Board-level oversight of the use of LTS should change the wrongful marketing of specialist provision when, in reality, a hospital has been offering little more than warehousing people who have been failed in the community. Discharging people is one thing. Preventing their admission in the first place is even more important, but this requires government commitments to deliver on the Building the Right Support action plan. There are examples of good practice. I do not have time to describe them, but internationally we could learn from what is happening in, for example, Trieste, and the START programme in the United States, which is now in 17 different states. They focus on working with people in the community and trying to prevent hospital admission, and keeping admissions short if they happen.

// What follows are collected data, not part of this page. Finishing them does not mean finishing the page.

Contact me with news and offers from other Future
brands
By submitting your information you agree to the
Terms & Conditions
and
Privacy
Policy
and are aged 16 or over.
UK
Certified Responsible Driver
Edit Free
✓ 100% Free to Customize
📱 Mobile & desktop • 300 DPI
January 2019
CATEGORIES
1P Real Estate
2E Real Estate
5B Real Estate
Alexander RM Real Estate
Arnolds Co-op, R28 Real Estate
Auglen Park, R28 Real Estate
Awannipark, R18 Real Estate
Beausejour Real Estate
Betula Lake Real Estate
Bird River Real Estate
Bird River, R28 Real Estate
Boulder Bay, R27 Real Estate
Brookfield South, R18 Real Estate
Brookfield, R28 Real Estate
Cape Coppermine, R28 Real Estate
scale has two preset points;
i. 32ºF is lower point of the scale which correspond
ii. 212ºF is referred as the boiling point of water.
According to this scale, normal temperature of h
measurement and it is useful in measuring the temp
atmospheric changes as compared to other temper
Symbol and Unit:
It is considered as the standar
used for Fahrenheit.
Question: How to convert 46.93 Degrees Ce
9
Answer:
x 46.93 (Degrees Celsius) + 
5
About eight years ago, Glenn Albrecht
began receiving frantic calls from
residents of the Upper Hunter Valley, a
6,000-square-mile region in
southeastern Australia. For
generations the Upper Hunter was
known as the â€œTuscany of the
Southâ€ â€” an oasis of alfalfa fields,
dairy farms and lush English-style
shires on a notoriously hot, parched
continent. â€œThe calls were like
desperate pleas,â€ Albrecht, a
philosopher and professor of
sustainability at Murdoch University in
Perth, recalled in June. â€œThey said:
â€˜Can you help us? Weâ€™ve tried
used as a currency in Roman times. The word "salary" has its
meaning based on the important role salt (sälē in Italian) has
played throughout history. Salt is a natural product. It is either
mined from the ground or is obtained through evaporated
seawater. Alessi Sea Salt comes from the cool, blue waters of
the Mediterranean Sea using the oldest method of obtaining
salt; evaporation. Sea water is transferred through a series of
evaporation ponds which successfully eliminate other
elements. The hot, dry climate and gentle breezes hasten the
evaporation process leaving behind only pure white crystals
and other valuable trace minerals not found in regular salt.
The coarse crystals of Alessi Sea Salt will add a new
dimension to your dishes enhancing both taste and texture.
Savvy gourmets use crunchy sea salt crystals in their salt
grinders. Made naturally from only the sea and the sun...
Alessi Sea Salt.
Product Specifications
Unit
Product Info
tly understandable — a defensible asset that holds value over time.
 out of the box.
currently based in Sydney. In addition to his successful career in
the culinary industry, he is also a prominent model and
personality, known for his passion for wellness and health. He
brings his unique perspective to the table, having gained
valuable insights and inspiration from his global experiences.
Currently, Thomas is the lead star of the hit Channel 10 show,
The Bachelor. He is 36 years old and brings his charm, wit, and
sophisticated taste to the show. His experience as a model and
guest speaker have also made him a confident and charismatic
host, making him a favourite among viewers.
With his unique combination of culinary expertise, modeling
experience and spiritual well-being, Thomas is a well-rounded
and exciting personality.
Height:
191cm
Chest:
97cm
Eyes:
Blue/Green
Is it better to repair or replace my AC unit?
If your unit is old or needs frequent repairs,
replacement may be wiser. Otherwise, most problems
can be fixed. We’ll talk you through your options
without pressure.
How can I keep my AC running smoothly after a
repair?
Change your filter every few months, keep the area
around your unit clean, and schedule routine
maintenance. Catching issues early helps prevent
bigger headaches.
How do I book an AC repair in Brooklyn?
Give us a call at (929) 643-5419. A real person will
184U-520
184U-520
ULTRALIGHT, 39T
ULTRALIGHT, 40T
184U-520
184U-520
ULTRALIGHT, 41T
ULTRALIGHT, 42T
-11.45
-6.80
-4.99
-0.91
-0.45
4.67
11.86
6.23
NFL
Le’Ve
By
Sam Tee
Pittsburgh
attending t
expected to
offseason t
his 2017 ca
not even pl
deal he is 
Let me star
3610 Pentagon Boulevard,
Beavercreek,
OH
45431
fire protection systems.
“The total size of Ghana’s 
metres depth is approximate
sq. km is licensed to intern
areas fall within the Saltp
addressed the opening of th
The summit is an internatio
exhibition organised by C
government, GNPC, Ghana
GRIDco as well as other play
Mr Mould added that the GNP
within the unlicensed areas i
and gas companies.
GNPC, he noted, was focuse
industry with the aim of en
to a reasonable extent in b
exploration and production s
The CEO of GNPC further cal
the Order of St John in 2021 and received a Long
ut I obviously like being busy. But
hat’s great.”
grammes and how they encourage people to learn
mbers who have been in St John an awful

The point is that without reliable and respectful family-based and relational care in the community, we as a society are knowingly increasing the chances that autistic children and adults and those with learning disability will continue to be excluded, lonely and traumatised. We will increase the chances that they will become overwhelmed at moments of transition or crisis, such as a death in the family. They will be admitted to hospital as a so-called last resort, but often a first resort, because nothing else was provided. A number of them will then be detained in LTS in a downward spiral which could have been prevented.

It is too risky to expect wise local commissioning for minority groups with poorly understood needs without some decent minimum standards for care and support to hold commissioners to account. I will end by repeating the demands of one of the experts by experience on my panel, the mother of a young man who had been traumatised by his time in hospital, including in solitary confinement. She is clear about what is needed: accountability, accountability and accountability. She reminded me that the Chancellor showed great concern about poor care in some assessment and treatment units when the right honourable Member was chair of the Health and Social Care Committee. We need the money now. I beg to move.